最后,不同行业的劳动者其工资也就是劳动价格之差,比不同投资部门的利润之差大得多,而这显然会造成投资的回报率趋同,部分投资者不愿意花更高的工资成本去进入利润率并不高的产业,这也就意味着部分产业劳动者的失业。“死资本总是迈着同样的步子,根本不管个人活动的实际特点如何。”[3]7由此,是为第四点不利。
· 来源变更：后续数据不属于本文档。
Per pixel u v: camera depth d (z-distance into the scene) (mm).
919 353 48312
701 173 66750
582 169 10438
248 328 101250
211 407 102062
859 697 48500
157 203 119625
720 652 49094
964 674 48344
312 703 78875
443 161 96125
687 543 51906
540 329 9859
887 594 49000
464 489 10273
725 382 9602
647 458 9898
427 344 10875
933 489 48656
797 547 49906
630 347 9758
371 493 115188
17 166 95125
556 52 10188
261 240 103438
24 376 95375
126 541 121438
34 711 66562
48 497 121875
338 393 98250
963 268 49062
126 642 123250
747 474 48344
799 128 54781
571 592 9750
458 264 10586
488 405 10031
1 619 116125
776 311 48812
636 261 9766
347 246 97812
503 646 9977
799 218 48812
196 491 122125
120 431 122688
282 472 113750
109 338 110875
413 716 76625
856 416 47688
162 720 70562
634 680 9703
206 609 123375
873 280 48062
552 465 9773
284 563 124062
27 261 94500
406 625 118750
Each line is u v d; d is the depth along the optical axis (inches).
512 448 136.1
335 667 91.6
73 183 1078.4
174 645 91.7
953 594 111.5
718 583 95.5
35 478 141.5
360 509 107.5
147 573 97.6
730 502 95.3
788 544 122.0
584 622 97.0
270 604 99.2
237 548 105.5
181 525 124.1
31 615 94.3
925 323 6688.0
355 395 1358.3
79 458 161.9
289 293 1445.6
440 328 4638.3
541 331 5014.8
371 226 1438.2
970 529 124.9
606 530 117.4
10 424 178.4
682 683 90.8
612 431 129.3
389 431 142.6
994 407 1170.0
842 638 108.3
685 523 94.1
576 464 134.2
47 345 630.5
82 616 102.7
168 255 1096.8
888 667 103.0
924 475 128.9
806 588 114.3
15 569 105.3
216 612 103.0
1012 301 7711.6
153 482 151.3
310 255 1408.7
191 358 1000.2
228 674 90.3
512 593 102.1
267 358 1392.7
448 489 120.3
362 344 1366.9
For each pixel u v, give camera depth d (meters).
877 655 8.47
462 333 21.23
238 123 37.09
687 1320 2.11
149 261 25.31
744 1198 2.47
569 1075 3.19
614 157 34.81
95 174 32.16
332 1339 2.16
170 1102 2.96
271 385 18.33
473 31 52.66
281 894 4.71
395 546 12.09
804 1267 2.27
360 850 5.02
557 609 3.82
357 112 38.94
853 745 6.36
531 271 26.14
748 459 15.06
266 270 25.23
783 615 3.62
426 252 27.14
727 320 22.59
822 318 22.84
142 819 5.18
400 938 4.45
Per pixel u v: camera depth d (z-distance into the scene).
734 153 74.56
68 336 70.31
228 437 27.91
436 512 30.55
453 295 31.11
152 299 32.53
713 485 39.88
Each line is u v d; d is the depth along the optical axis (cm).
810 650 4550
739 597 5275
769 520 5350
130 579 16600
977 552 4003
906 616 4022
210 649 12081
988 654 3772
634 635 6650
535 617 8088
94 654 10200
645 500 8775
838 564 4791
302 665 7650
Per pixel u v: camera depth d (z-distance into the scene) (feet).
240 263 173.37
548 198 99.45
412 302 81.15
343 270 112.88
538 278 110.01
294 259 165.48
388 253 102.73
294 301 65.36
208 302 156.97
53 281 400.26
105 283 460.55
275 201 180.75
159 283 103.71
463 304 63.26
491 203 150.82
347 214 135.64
因此,从总体而言,劳动者作为商品处于被选状态,进而对雇佣方只具有从属地位,难以为自我生存而自主劳动。
B.就动态而言又如何
这个可就整个经济周期的动态过程切入分析。在经济衰退期,投资放缓,市场上的劳动需求锐减,连带着必然是大量的失业,这就造成了“日益加剧的贫困”,劳动者阶级是社会衰退影响下苦难最为深重的阶级。
在经济上升期,这一时期较为复杂,表面来看,相较其他时期,这一时期对劳动者最为有利,因为这一时期处于经济扩张时期,投资力度加大,劳动需求同步扩大,相应行业的资本对劳动的竞争加剧,则劳动价格跟随上涨,劳动者在前期处于较为有利的卖方市场地位。但这一情形并非持续的,且隐含有不利的发展动因。首先,相应工资的提高总是伴随着过度劳动,并进一步缩短了劳动者的自然寿命,促迫劳动者阶层更快地繁殖劳动者,以满足劳动力需求扩大的现实,可谓残酷异常。其次,与劳动需求扩大同时发生的是“一国的资本和收入的增长”[3]7,而这就意味着这样几点。一是资本作为劳动的累积而扩大,劳动的大量积累必然带来商品转化后的生活资料向资本家的加速集聚,财富差距扩大的同时意味着用自己的劳动加速创造一个与自身对立的阶层。二是这样的经济扩张,在效率诉求和技术进步的加持下,又必然带来分工的扩大,分工扩大后将使大量的从业劳动者日益从事片面劳动在此,片面劳动是指产业分工使劳动者日益片面化和从属化,劳动者只能服从单一且机械的劳动分工,这一劳动的片面性是相对于作为人的类本质之自由实现的劳动概念而言的。可参见马克思:《1844年经济学哲学手稿》,刘丕坤译,人民出版社,1979,第9页、48页、51页。,成为工业生产流水线上的作业环节,必然加剧劳动者对资本家或雇佣者的依赖性和从属关系。三是相应产业的发展会逐步造成劳动者竞争的加剧,劳动价格会逐步回落降低,产业劳动者的话语权会进一步遭到削弱。四是在社会经济发展的白热化阶段,资本竞争加剧,资本家阶层会出现相应分化,某些凭靠货币利息可以维持自我生存的绝对富有者或金融资本会占据绝对优势,并使某些脆弱的小型工商业资本遭致淘汰,进而使其沦入劳动者阶层。与劳动者阶层的进一步扩大相表里的,恰是大型垄断资本的出现。所以,劳动者的贫困以及被动从属性地位没有根本改变。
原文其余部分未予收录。